Ce n’est pas le consentement qu’il faut remettre en cause et contester, ce sont les conditions et mécanismes de son obtention.

Derrière le « mon corps, mon choix, mon droit« , droit d’en faire ce que je veux, de louer son utérus, bientôt de vendre ses organes, droit de faire jouir autrui contre argent, etc. il y a un système de subordination économique ou de valeurs qui me dicte mes actes. J’adhère à ce système par l’éducation, l’habitude ou par mon libre arbitre.

Muriel Fabre-Magnan écrit : Contradiction et piège suprême : le retournement s’opère souvent au nom de la liberté. Les « adultes consentants » étant censés savoir mieux que quiconque ce qui est bon pour eux, toute intrusion dans leurs choix serait le signe d’un paternalisme dépassé. La liberté trouverait alors sa démonstration la plus éclatante dans le droit de faire des choix de vie les plus particuliers, et notamment ceux réprouvés par le sens commun. À la limite même, la liberté se donnerait plus a voir dans le choix assumé de revendiquer sa perte.

Tout se trouve alors potentiellement retourné : la liberté n’est plus un espace infranchissable protégé de l’empiétement d’autrui, mais le droit de consentir à cet empiétement ; elle n’est plus la faculté de dominer ses passions, mais le droit d’y céder ; elle n’est plus un instrument de résistance à l’impression, mais l’outil même de sa servitude volontaire ».

Il faut prendre acte du consentement revendiqué des femmes, parce qu’il est réel, pour ne pas faire des femmes des victimes qui sont contraintes de manière coercitive, ce que le plus souvent elles ne sont pas, mais ne pas en faire la condition sine qua non, l’alpha et l’oméga de la liberté, du laisser-faire.

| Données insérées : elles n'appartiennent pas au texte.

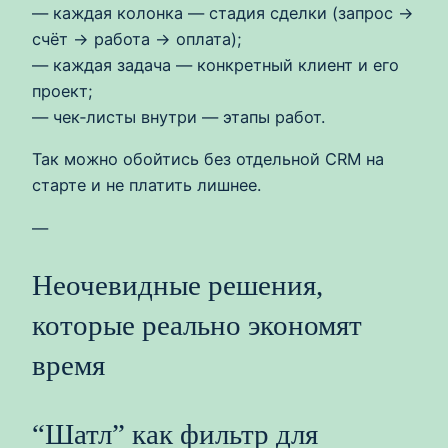
— каждая колонка — стадия сделки (запрос →
счёт → работа → оплата);
— каждая задача — конкретный клиент и его
проект;
— чек‑листы внутри — этапы работ.
Так можно обойтись без отдельной CRM на
старте и не платить лишнее.
—
Неочевидные решения,
которые реально экономят
время
“Шатл” как фильтр для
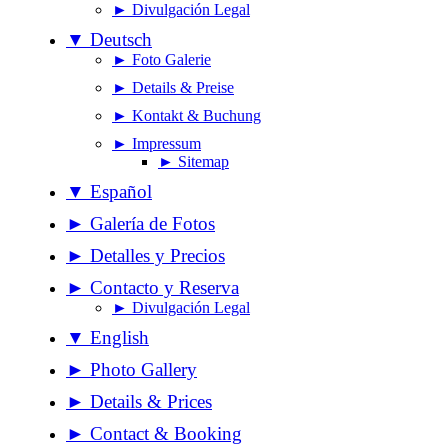
► Divulgación Legal
▼ Deutsch
► Foto Galerie
► Details & Preise
► Kontakt & Buchung
► Impressum
► Sitemap
▼ Español
► Galería de Fotos
► Detalles y Precios
► Contacto y Reserva
► Divulgación Legal
▼ English
► Photo Gallery
► Details & Prices
► Contact & Booking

Cela permet de débusquer le système derrière l’acte, de réinstaurer la femme comme actrice et agent mais aussi de rappeler qu’il y a une responsabilité collective et sociale qui ne s’efface pas devant une revendication, fût-elle celle d’user de son corps comme bon nous semble.

C’est bien l’exercice d’un droit sans entrave aucune, avec le consentement de la personne comme seul libre arbitre, dont la religion et l’ultralibéralisme usent pour réaliser leurs agendas respectifs. Et même si ceux-ci se révèlent contraire à mes intérêts de femme, de personne, de citoyenne.

C’est la force de la religion, qui est le seul dispositif qui permet cette servitude volontaire, dont Vauvenargues écrit qu’ « elle avilit l’homme au point de s’en faire aimer ». »

Fatiha Boudjahlat, « Combattre le voilement ».